Centro de Yoga Patanjali cierra sus puertas

Muy queridos amigos, el “Centro de Yoga Patanjali” os dice adiós, cierra sus puertas formalmente, pero la huella de nuestras vivencias yóguicas perdurará indeleblemente en nuestra memoria.

Este lugar nació y creció por el yoga y para el yoga; lo hizo posible el aliento de todos nosotros; si su luz brillaba era porque todos nos alumbramos desde el ser, si había silencio era porque todas las mentes experimentaban paz, si nos reencontrábamos, una y otra vez, era por los vínculos y los lazos afectivos que se forjaron en el corazón y en alma de todos nosotros; si meditábamos la mente cósmica penetraba en nuestra existencia; si experimentábamos la energía, la luz inundaba nuestro ser; si nuestras voces vibraban, surgía sin dificultad la expansión ilimitada de nuestra conciencia.

Humildemente, creo que, gracias al yoga, compartimos un legado que trascenderá la brevedad de nuestra existencia y nos facilitará la reintegración en la Única y auténtica Realidad.

Gracias, desde lo más hondo de mi corazón a todos.

En esta nueva etapa, queremos ponernos a vuestra disposición a través de esa facilidad que nos brinda a todos la realidad virtual.

Lo haremos desempeñando el papel de quien ha recorrido ya una larga distancia en el tiempo y con el afán de ayudar, de compartir y de superar múltiples y variadas dificultades. Nos anima la fortaleza del Yoga, el gusto por la vida y el refuerzo que supone seguir integrados en el medio que nos rodea; también por ese altruismo que late en el fondo del corazón de todo ser humano. Con este cambio de medio comunicativo, queremos evitar que acontezca una ruptura abrupta en la visión y transmisión del yoga que nosotros hemos venido practicando hasta ahora- E intentaremos lograr que la sabia luz que nos ha guiado no se desvanezca sin remisión al alejarnos unos de otros.

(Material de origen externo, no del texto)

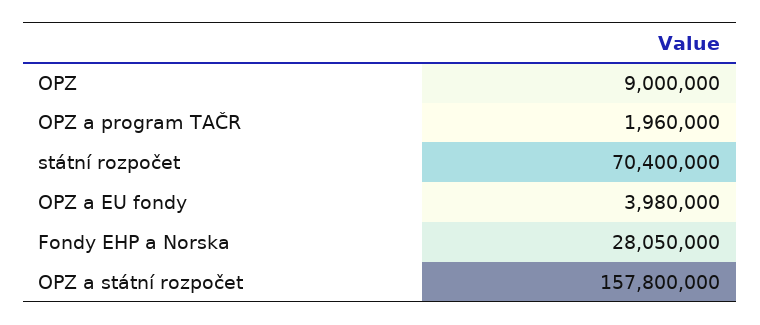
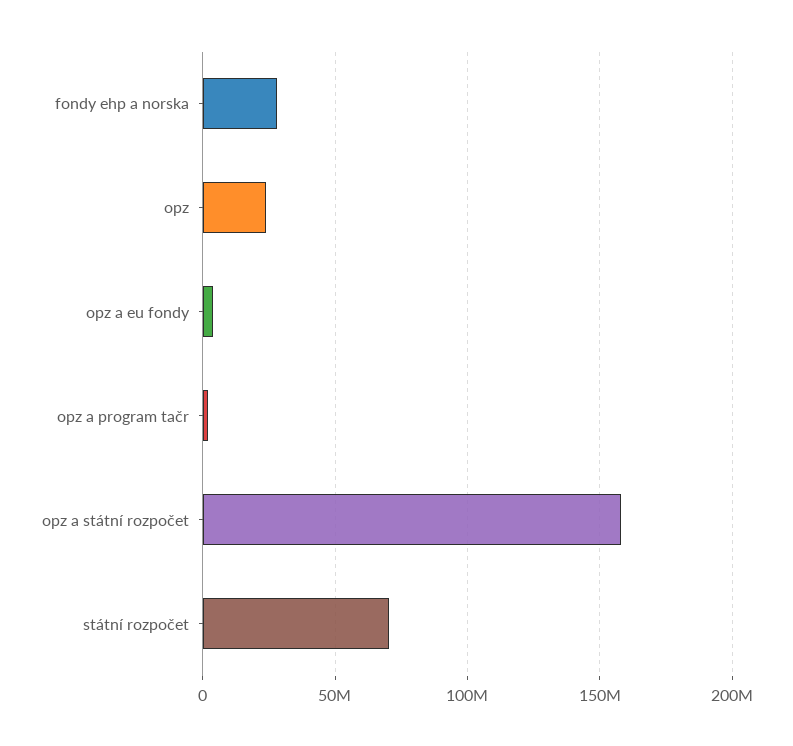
OPZ: 9000000 -> 25000000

Seguir y mantenernos inmersos en esta disciplina milenaria, supone igualmente agradecer lo mucho que nos ha aportado el yoga; y sentir, por ello, que nuestra obligación es enseñar al niño, a los padres y a los abuelos para que, practicando yoga, el recorrido de la vida sea mucho más auténtico, espontáneo e ilimitado.

Y queremos que esta nueva fase suponga renovadas oportunidades para seguir extrayendo enseñanzas y aprendiendo cuanto el Yoga puede darnos.

Trabajaremos ahora más sosegadamente, indagativa y reflexivamente. Expondremos el Yoga dentro de su contexto cultural, manteniendo su esencia, pero añadiremos a su matriz básica los conocimientos psicológicos que faciliten la desencriptación o desciframiento de sus, a veces, herméticas sentencias.

Potenciaremos el yoga como disciplina psico-física, como vía de autorrealización. Y, a través de la meditación, tenderemos puentes que nos permitan transitar desde lo tangible a lo intangible, desde el vacío existencial a la plenitud.

Y, junto a esta declaración de buenas intenciones, no nos olvidamos, finalmente, de lo que ha sido nuestra labor formativa en el ámbito del profesorado de Yoga. Supuso responsabilidad, superación física e intelectual y, siempre, implicación incondicional y sincera, ampliamente compensado, todo ello, con el retorno y el calor de quienes me rodeaban y quisieron escucharme.

Es cierto que siempre tuvimos el aliento y el soporte formal y legal de nuestra Asociación Española de Practicantes de Yoga (AEPY), de la Unión Europea de Yoga (UEY), y también el inestimable de nuestros compañeros a quienes deseamos lo mejor en adelante.

Por todo ello, queremos seguir estando presentes y atentos a las potenciales orientaciones o profundizaciones del conocimiento que compartimos.

Y expresamos aquí nuestra disposición abierta, para quienes puedan estar interesados en que impartamos en sus centros charlas o seminarios, o para divulgar aplicaciones específicas, encaminadas a descubrir las múltiples riquezas que encierra el yoga o adaptarlas a las diferentes etapa que van marcando nuestra vida.